- **Problem**: Write out each record exactly as it stands. No pictures belong in the copy.

- **Revision tracking records**:
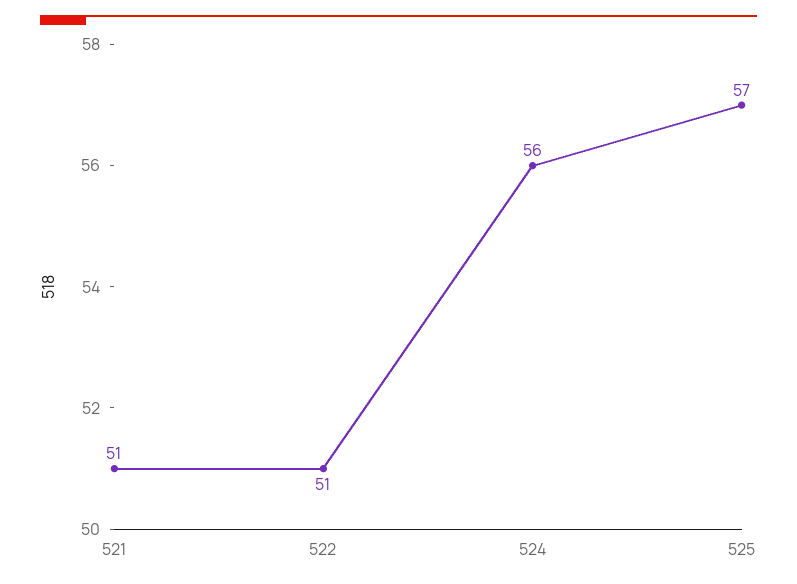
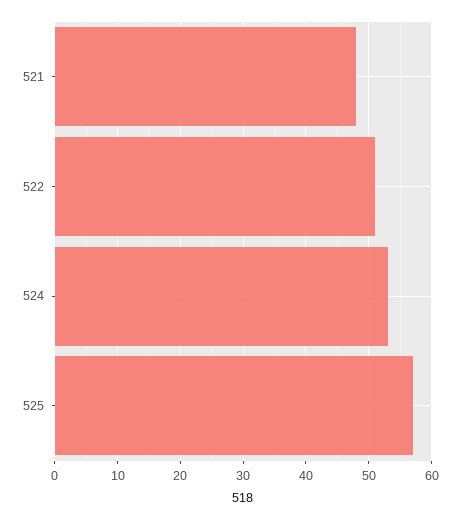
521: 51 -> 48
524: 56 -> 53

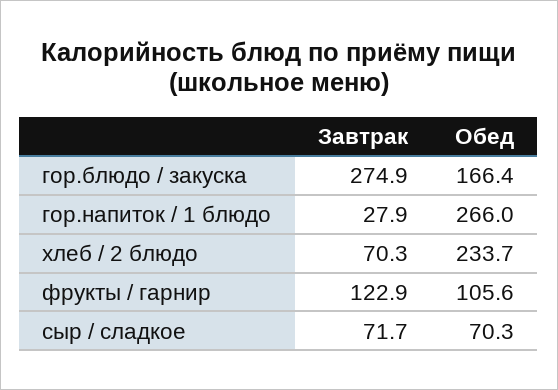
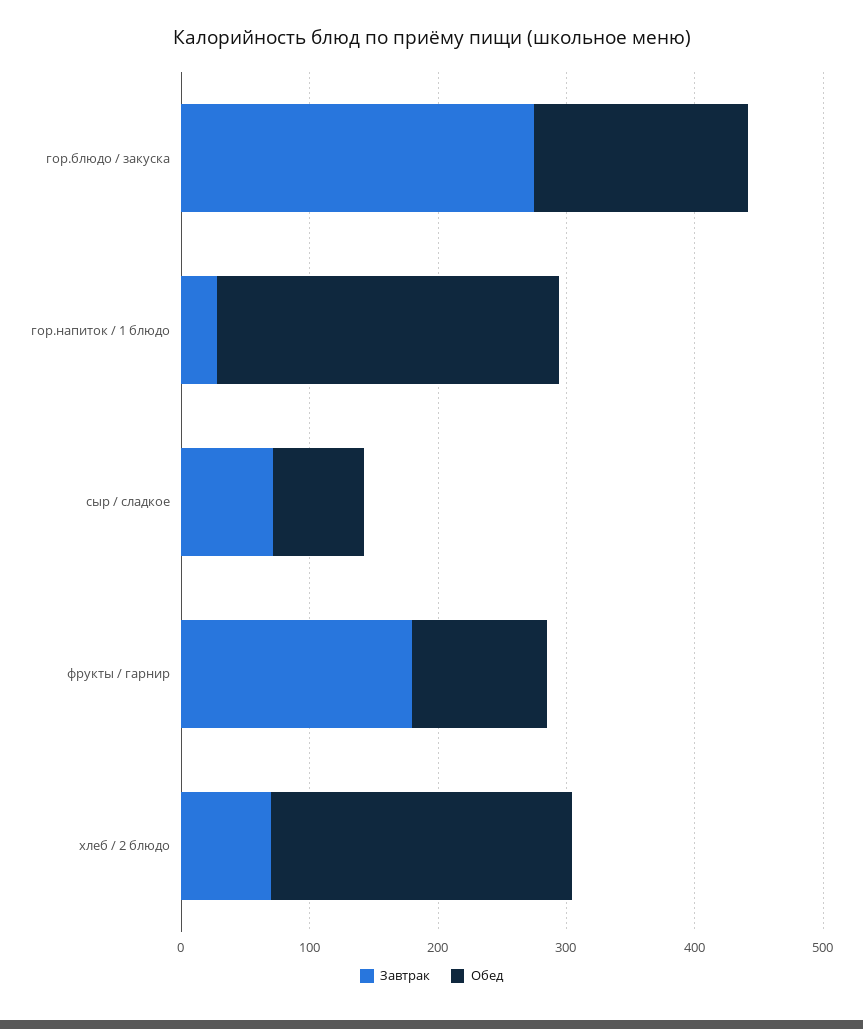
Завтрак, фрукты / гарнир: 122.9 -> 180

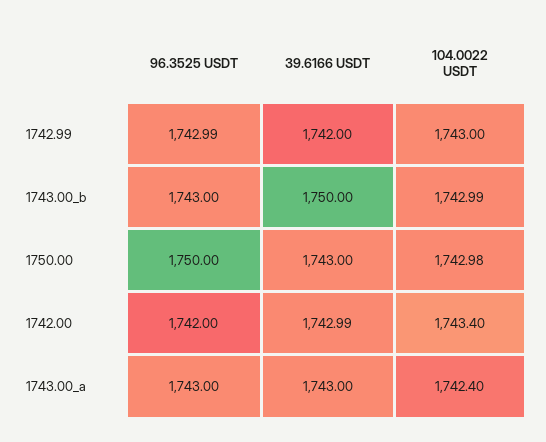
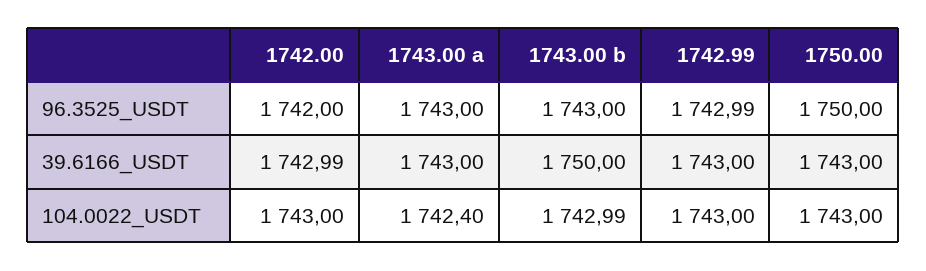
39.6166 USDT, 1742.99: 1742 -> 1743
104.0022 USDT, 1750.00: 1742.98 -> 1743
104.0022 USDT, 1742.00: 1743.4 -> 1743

- **Task output**:
521: 51 -> 48
524: 56 -> 53

Завтрак, фрукты / гарнир: 122.9 -> 180

39.6166 USDT, 1742.99: 1742 -> 1743
104.0022 USDT, 1750.00: 1742.98 -> 1743
104.0022 USDT, 1742.00: 1743.4 -> 1743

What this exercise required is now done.